Content starts

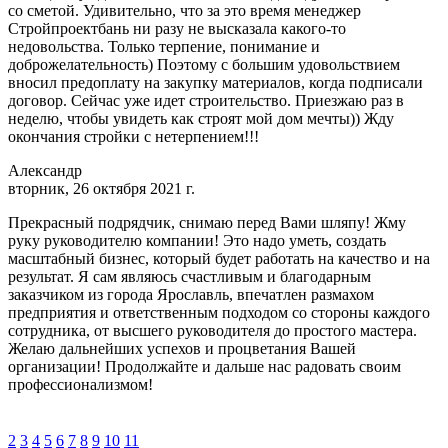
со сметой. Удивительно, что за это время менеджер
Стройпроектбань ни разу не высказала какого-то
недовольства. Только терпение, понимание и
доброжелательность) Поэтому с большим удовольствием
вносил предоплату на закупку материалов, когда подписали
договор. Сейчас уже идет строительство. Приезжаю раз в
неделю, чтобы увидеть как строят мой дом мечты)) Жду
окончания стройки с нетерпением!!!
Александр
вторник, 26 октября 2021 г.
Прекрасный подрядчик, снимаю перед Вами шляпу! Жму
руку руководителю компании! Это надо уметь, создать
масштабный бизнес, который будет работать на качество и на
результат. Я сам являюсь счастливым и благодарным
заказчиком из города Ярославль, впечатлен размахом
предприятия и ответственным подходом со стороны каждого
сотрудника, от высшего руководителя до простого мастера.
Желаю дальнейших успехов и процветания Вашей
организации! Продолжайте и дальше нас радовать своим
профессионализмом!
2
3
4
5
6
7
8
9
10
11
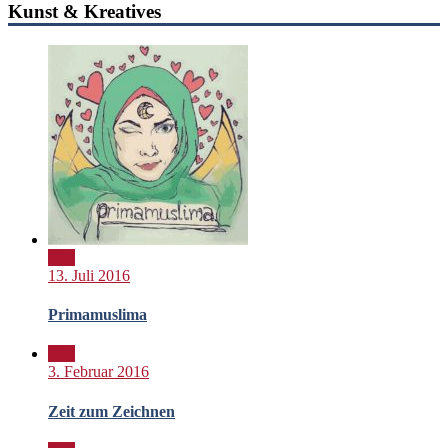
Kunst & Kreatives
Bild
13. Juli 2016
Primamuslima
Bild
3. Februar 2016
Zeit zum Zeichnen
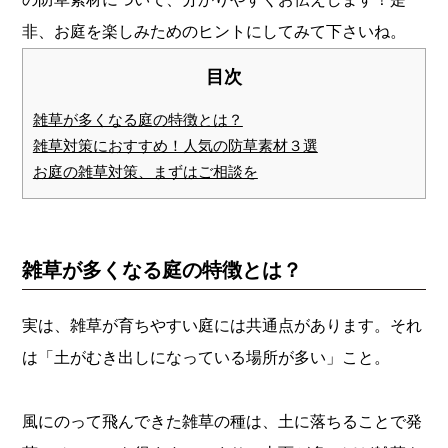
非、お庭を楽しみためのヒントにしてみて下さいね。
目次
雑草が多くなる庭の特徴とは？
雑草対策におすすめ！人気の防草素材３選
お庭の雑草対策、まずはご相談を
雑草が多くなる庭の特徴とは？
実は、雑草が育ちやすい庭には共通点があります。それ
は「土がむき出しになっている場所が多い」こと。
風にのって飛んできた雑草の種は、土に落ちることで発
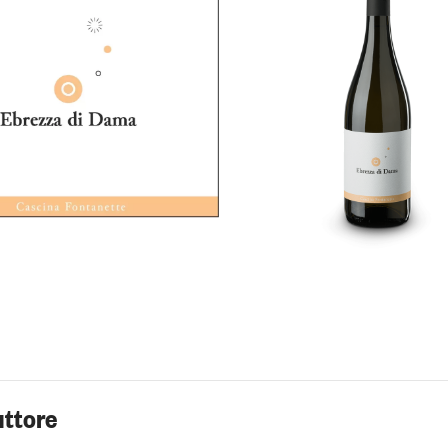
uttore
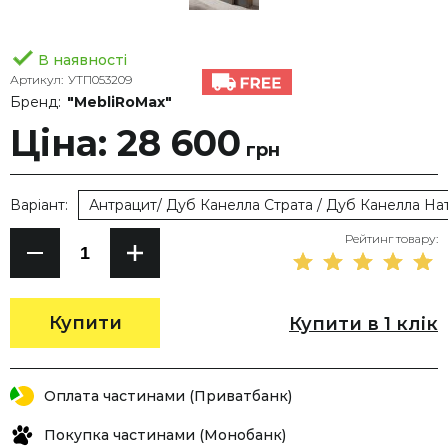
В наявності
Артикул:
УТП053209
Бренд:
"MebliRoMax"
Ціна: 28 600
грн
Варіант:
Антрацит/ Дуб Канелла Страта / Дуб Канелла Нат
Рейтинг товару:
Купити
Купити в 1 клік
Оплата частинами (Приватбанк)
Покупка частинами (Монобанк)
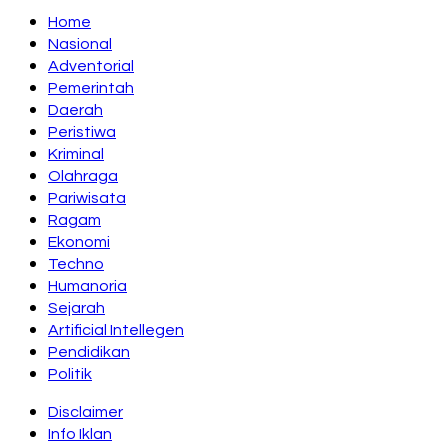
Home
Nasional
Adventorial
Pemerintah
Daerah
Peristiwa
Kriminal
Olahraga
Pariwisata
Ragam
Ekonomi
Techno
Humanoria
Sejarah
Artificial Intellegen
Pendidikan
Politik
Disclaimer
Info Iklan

Content ends
Content starts

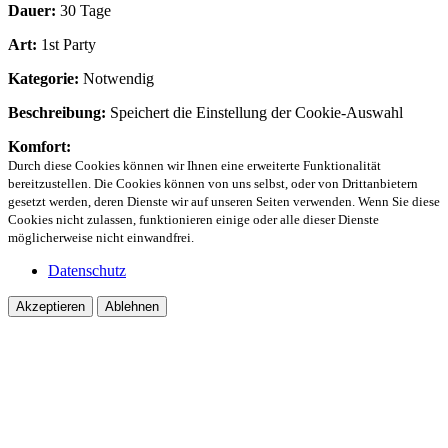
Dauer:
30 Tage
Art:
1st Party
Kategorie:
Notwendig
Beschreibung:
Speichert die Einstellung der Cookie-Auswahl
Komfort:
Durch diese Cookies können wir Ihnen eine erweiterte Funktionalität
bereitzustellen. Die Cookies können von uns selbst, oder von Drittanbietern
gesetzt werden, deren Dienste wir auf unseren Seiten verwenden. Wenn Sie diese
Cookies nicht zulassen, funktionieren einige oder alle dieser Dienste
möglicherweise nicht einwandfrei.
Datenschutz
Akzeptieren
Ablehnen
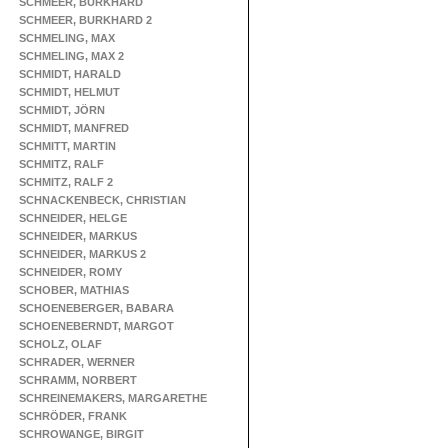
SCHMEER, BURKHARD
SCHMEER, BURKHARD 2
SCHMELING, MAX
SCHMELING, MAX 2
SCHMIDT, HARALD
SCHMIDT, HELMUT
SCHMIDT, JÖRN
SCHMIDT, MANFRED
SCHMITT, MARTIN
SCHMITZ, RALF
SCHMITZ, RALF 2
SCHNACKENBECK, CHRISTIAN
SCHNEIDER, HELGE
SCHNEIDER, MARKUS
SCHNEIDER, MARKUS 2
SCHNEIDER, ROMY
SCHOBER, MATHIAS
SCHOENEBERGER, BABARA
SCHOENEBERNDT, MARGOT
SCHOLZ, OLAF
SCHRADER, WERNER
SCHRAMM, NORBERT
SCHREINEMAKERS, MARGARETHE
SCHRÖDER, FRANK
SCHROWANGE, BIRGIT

Content ends

*WORK INSTRUCTION*
Using the data above, transcribe exactly the lines between those containing "お庭の雑草対策、まずはご相談を" and "Купити в 1 клік", inclusive, and leave every picture behind.

*ANSWER TO THE PROBLEM*
お庭の雑草対策、まずはご相談を
雑草が多くなる庭の特徴とは？
実は、雑草が育ちやすい庭には共通点があります。それ
は「土がむき出しになっている場所が多い」こと。
風にのって飛んできた雑草の種は、土に落ちることで発
uttore
В наявності
Артикул:
УТП053209
Бренд:
"MebliRoMax"
Ціна: 28 600
грн
Варіант:
Антрацит/ Дуб Канелла Страта / Дуб Канелла Нат
Рейтинг товару:
Купити
Купити в 1 клік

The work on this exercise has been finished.